- EXTRACTED TEXT
● ● ● ● ●

On the execution layer, things are a bit more complicated (at least for now). Although it's not clear how large of an edge Geth has over other clients market cap wise (the stats are unreliable at best), it is generally accepted that Geth does dominate over other clients. This places both Geth users as well as the entire network into a higher risk bracket than ideal. The usual mantra of "use a minority client" helps a bit, but switching can surface hidden incompatibilities, different resource requirements, new monitoring systems, etc. Doable, but less than ideal.

A better solution is to run more than one client side by side, and cross-reference blocks between them. This is an approach "expected" of large players (staking pools, high risk providers), but it is also an expensive solution both hardware and effort wise: every client has their quirks that the operator needs to be aware of, and every client has their maintenance burden that has to be performed. A non-issue for dedicated teams, but a definite issue from a decentralization perspective.

Pushing for diversity seems like a necessity, but the practicalities make it somewhat unrealistic, at least in the immediate short term future. We do need, however, a short term solution too.

Rethinking the problem

The only solution for true resilience is verifying blocks with multiple clients. For most users, however, running multiple clients is unrealistic. The theoreticals and practicals seems to be at odds at one another, until we realise, we're not in a binary situation. Instead of looking at it as either running one client or running many clients, there is a third option: running one client but verifying with all clients (without actually running them). A wha'? 🤔

The observation is that verifying a block is actually quite cheap. 100-200ms worth of computation is enough for most clients running on most hardware. So from a computational perspective - taking into account that any remotely recent computer has ample CPU cores - verifying a block with one client or all clients is kind of the same.

The problem is not CPU or memory or even networking. The problem is state. Even though it takes 100ms to verify a block with almost any client, having the necessary state present to serve the verification makes it very expensive. Except... it is absolutely redundant to maintain the state N times, it's the same exact thing, just stored a bit differently in each client. We of course, cannot share the state across clients, so seems we're back to square one... seems...

Whilst it is true that we cannot share a 250GB state across clients (ignoring historical blocks now), there's also no need to do such a thing. Executing a single block only needs a couple hundred accounts and storage slots to be available, and verifying the final state roots only requires the proofs for those state items. In short, we don't need to share an entire state with other clients to verify a block, we just need to share (or rather send) a witness to them.

This changes everything...

Diversity, without diversity

Instead of asking people to run a minority client (may be inconvenient), or asking them to run multiple clients (may be expensive); we can let them use whatever client they fancy, and rather only ask them to cross-validate with other clients, statelessly.

From a high level perspective, block validation within the execution client consists of running a bundle of transactions and then comparing the produced results with the expected ones according to the block header.

● ● ● ● ●

- GIVEN RECORDS
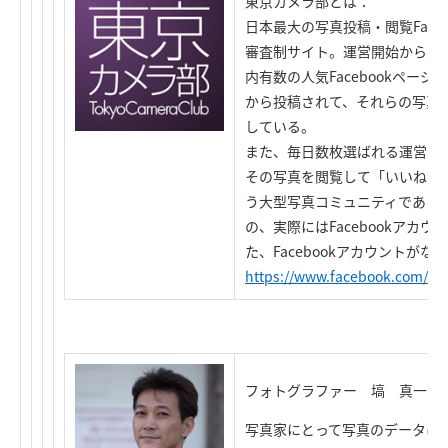
東京カメラ部とは：
日本最大の写真投稿・閲覧Face
審査制サイト。運営開始から1年
内有数の人気Facebookペー
から投稿されて、それらの写真を
している。
また、毎日数枚選ばれる運営シ
その写真を閲覧して「いいね！
う大型写真コミュニティである
の、実際にはFacebookアカ
た、Facebookアカウントが
https://www.facebook.com/ca
フォトグラファー 塙 真一氏
写真家にとって写真のデータは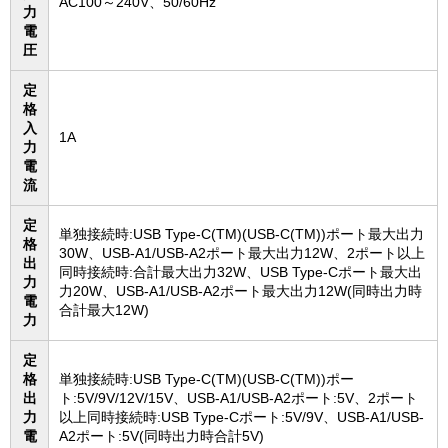
AC100～240V、50/60Hz
力
電
圧
定
格
入
1A
力
電
流
定
単独接続時:USB Type-C(TM)(USB-C(TM))ポート最大出力
格
30W、USB-A1/USB-A2ポート最大出力12W、2ポート以上
出
同時接続時:合計最大出力32W、USB Type-Cポート最大出
力
力20W、USB-A1/USB-A2ポート最大出力12W(同時出力時
電
合計最大12W)
力
定
格
単独接続時:USB Type-C(TM)(USB-C(TM))ポー
出
ト:5V/9V/12V/15V、USB-A1/USB-A2ポート:5V、2ポート
力
以上同時接続時:USB Type-Cポート:5V/9V、USB-A1/USB-
電
A2ポート:5V(同時出力時合計5V)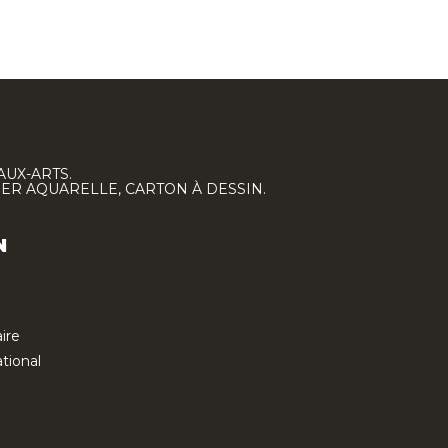
AUX-ARTS.
IER AQUARELLE, CARTON À DESSIN.
N
ire
tional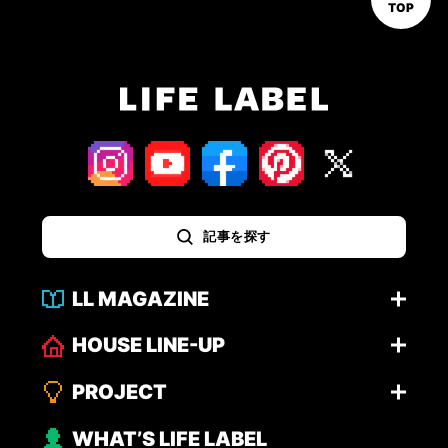
TOP
記事を探す
LL MAGAZINE
HOUSE LINE-UP
PROJECT
WHAT’S LIFE LABEL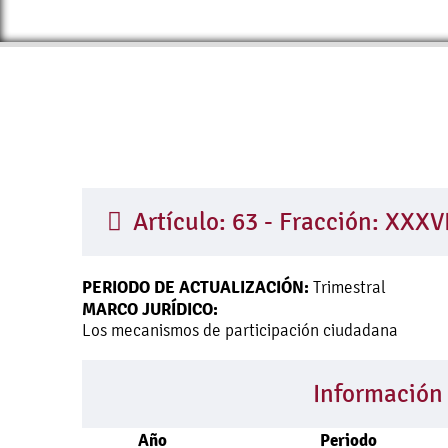
Artículo: 63 - Fracción: XXXV
PERIODO DE ACTUALIZACIÓN:
Trimestral
MARCO JURÍDICO:
Los mecanismos de participación ciudadana
Información
Año
Periodo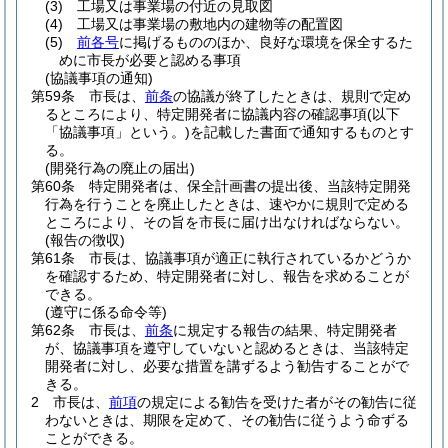
(3)
工場又は事業場の付近の見取図
(4)
工場又は事業場の敷地内の建物等の配置図
(5)
前各号
に掲げるもののほか、良好な環境を保全するた
めに市長が必要と認める事項
(協議事項の通知)
第59条
市長は、
前条
の協議が終了したときは、規則で定め
るところにより、特定開発者に協議内容の確認事項
(以下
「協議事項」という。)
を記載した書面で通知するものとす
る。
(開発行為の廃止の届出)
第60条
特定開発者は、保全計画書の提出後、当該特定開発
行為を行うことを廃止したときは、速やかに規則で定める
ところにより、その旨を市長に届け出なければならない。
(報告の徴収)
第61条
市長は、協議事項が適正に執行されているかどうか
を確認するため、特定開発者に対し、報告を求めることが
できる。
(遵守に係る命令等)
第62条
市長は、
前条
に規定する報告の結果、特定開発者
が、協議事項を遵守していないと認めるときは、当該特定
開発者に対し、必要な措置を講ずるよう勧告することがで
きる。
2
市長は、
前項
の規定による勧告を受けた者がその勧告に従
わないときは、期限を定めて、その勧告に従うよう命ずる
ことができる。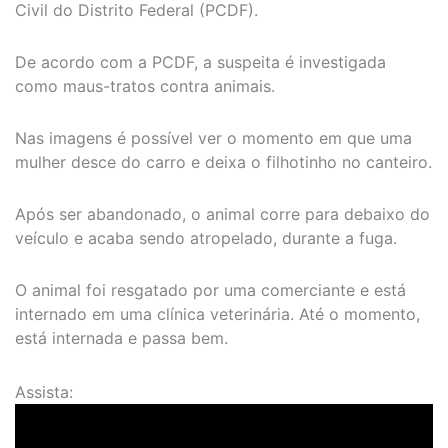
Civil do Distrito Federal (PCDF).
De acordo com a PCDF, a suspeita é investigada
como maus-tratos contra animais.
Nas imagens é possível ver o momento em que uma
mulher desce do carro e deixa o filhotinho no canteiro.
Após ser abandonado, o animal corre para debaixo do
veículo e acaba sendo atropelado, durante a fuga.
O animal foi resgatado por uma comerciante e está
internado em uma clínica veterinária. Até o momento,
está internada e passa bem.
Assista: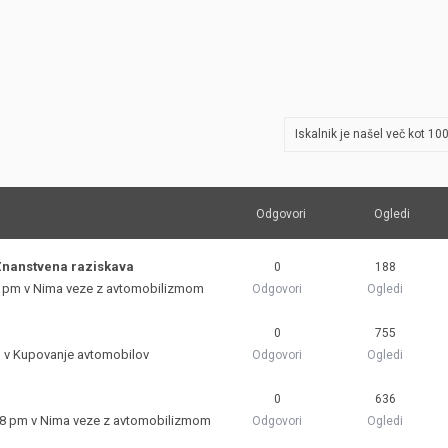
JERNEJ BOLKA
TEHNIČNA VPRAŠANJA
ROK ČERNJAVSKI
AVTOPLIN
Iskalnik je našel več kot 1
ŽIGA HABJAN
Odgovori
Ogledi
Znanstvena raziskava
0
188
2 pm v
Nima veze z avtomobilizmom
Odgovori
Ogledi
0
755
m v
Kupovanje avtomobilov
Odgovori
Ogledi
0
636
08 pm v
Nima veze z avtomobilizmom
Odgovori
Ogledi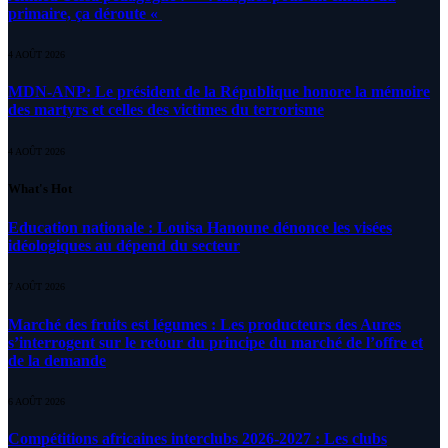
primaire, ça déroute «
4 AOÛT 2026
MDN-ANP: Le président de la République honore la mémoire
des martyrs et celles des victimes du terrorisme
4 AOÛT 2026
What's Hot
Education nationale : Louisa Hanoune dénonce les visées
idéologiques au dépend du secteur
7 AOÛT 2026
Marché des fruits est légumes : Les producteurs des Aures
s’interrogent sur le retour du principe du marché de l’offre et
de la demande
6 AOÛT 2026
Compétitions africaines interclubs 2026-2027 : Les clubs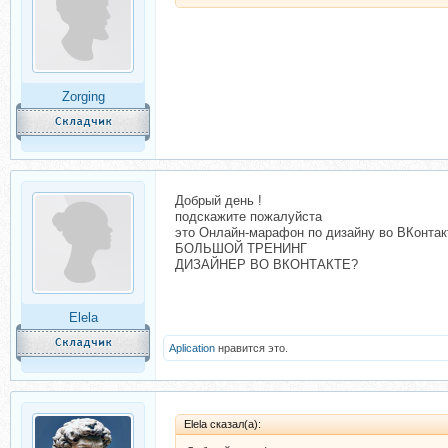
Zorging
Добрый день !
подскажите пожалуйста
это Онлайн-марафон по дизайну во ВКонтак
БОЛЬШОЙ ТРЕНИНГ
ДИЗАЙНЕР ВО ВКОНТАКТЕ?
Elela
Aplication
нравится это.
Elela сказал(а):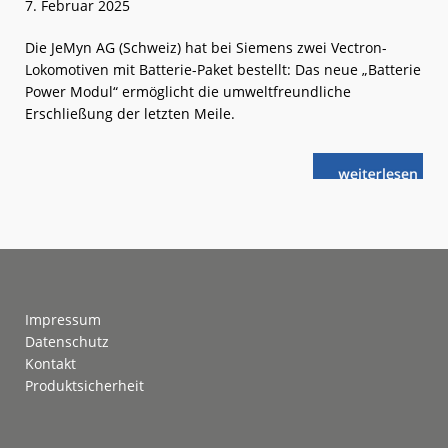
7. Februar 2025
Die JeMyn AG (Schweiz) hat bei Siemens zwei Vectron-
Lokomotiven mit Batterie-Paket bestellt: Das neue „Batterie
Power Modul“ ermöglicht die umweltfreundliche
Erschließung der letzten Meile.
weiterlese
Erster
n
Auftrag:
Siemens
Vectron
mit
Batterie-
Modul
Footer
Impressum
Datenschutz
Kontakt
Produktsicherheit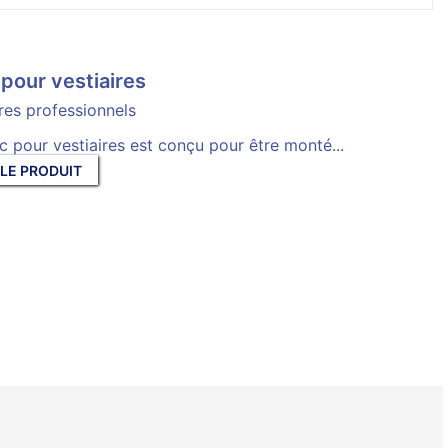
pour vestiaires
ires professionnels
c pour vestiaires est conçu pour être monté...
 LE PRODUIT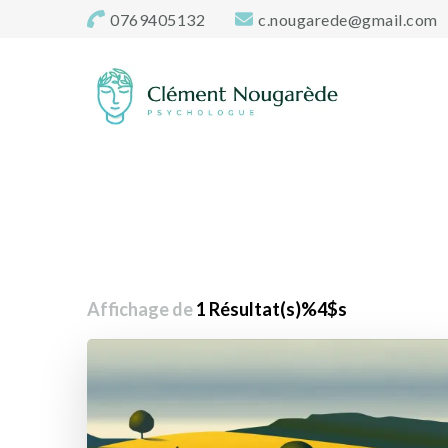
0769405132
c.nougarede@gmail.com
Cabinet-psycholo
Clément Nougarède – Psychologue clinicien et psychoth
Affichage de
1 Résultat(s)%4$s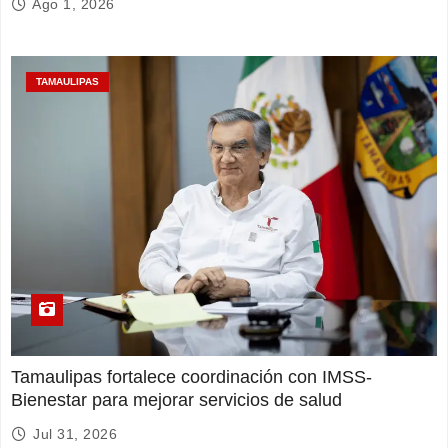
Ago 1, 2026
TAMAULIPAS
Tamaulipas fortalece coordinación con IMSS-
Bienestar para mejorar servicios de salud
Jul 31, 2026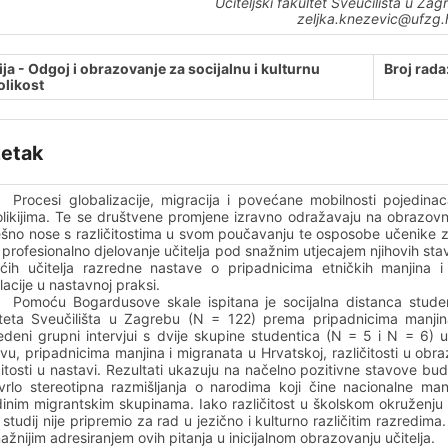
Učiteljski fakultet Sveučilišta u Za
zeljka.knezevic@ufzg.
ja - Odgoj i obrazovanje za socijalnu i kulturnu
Broj rada
olikost
etak
Procesi globalizacije, migracija i povećane mobilnosti pojedinac
olikijima. Te se društvene promjene izravno odražavaju na obrazovn
ešno nose s različitostima u svom poučavanju te osposobe učenike z
 profesionalno djelovanje učitelja pod snažnim utjecajem njihovih stavo
ćih učitelja razredne nastave o pripadnicima etničkih manjina i
acije u nastavnoj praksi.
Pomoću Bogardusove skale ispitana je socijalna distanca studena
lteta Sveučilišta u Zagrebu (N = 122) prema pripadnicima manjin
deni grupni intervjui s dvije skupine studentica (N = 5 i N = 6) u k
vu, pripadnicima manjina i migranata u Hrvatskoj, različitosti u obr
čitosti u nastavi. Rezultati ukazuju na načelno pozitivne stavove bu
 vrlo stereotipna razmišljanja o narodima koji čine nacionalne ma
inim migrantskim skupinama. Iako različitost u školskom okruženju s
 studij nije pripremio za rad u jezično i kulturno različitim razred
ažnijim adresiranjem ovih pitanja u inicijalnom obrazovanju učitelja.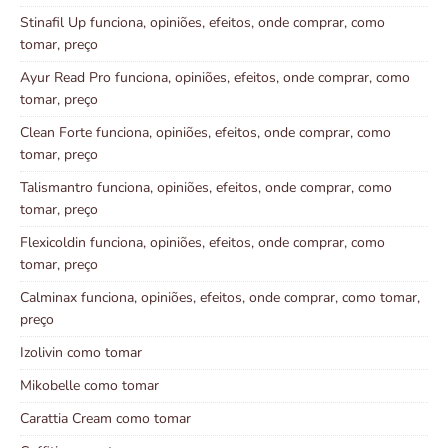
Stinafil Up funciona, opiniões, efeitos, onde comprar, como
tomar, preço
Ayur Read Pro funciona, opiniões, efeitos, onde comprar, como
tomar, preço
Clean Forte funciona, opiniões, efeitos, onde comprar, como
tomar, preço
Talismantro funciona, opiniões, efeitos, onde comprar, como
tomar, preço
Flexicoldin funciona, opiniões, efeitos, onde comprar, como
tomar, preço
Calminax funciona, opiniões, efeitos, onde comprar, como tomar,
preço
Izolivin como tomar
Mikobelle como tomar
Carattia Cream como tomar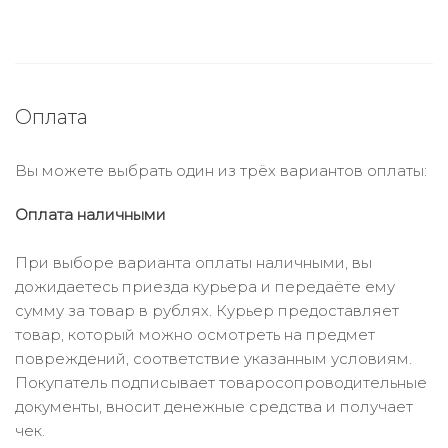
Оплата
Вы можете выбрать один из трёх вариантов оплаты:
Оплата наличными
При выборе варианта оплаты наличными, вы
дожидаетесь приезда курьера и передаёте ему
сумму за товар в рублях. Курьер предоставляет
товар, который можно осмотреть на предмет
повреждений, соответствие указанным условиям.
Покупатель подписывает товаросопроводительные
документы, вносит денежные средства и получает
чек.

● ● ● ● ●

- WORK ITEM
In the text on Ethereum client diversity, rewrite the part that opens with the words "Instead of asking" and closes with "other clients, statelessly.", replacing "fancy" with "prefer".

- WRITTEN RESPONSE
Instead of asking people to run a minority client (may be inconvenient), or asking them to run multiple clients (may be expensive); we can let them use whatever client they prefer, and rather only ask them to cross-validate with other clients, statelessly.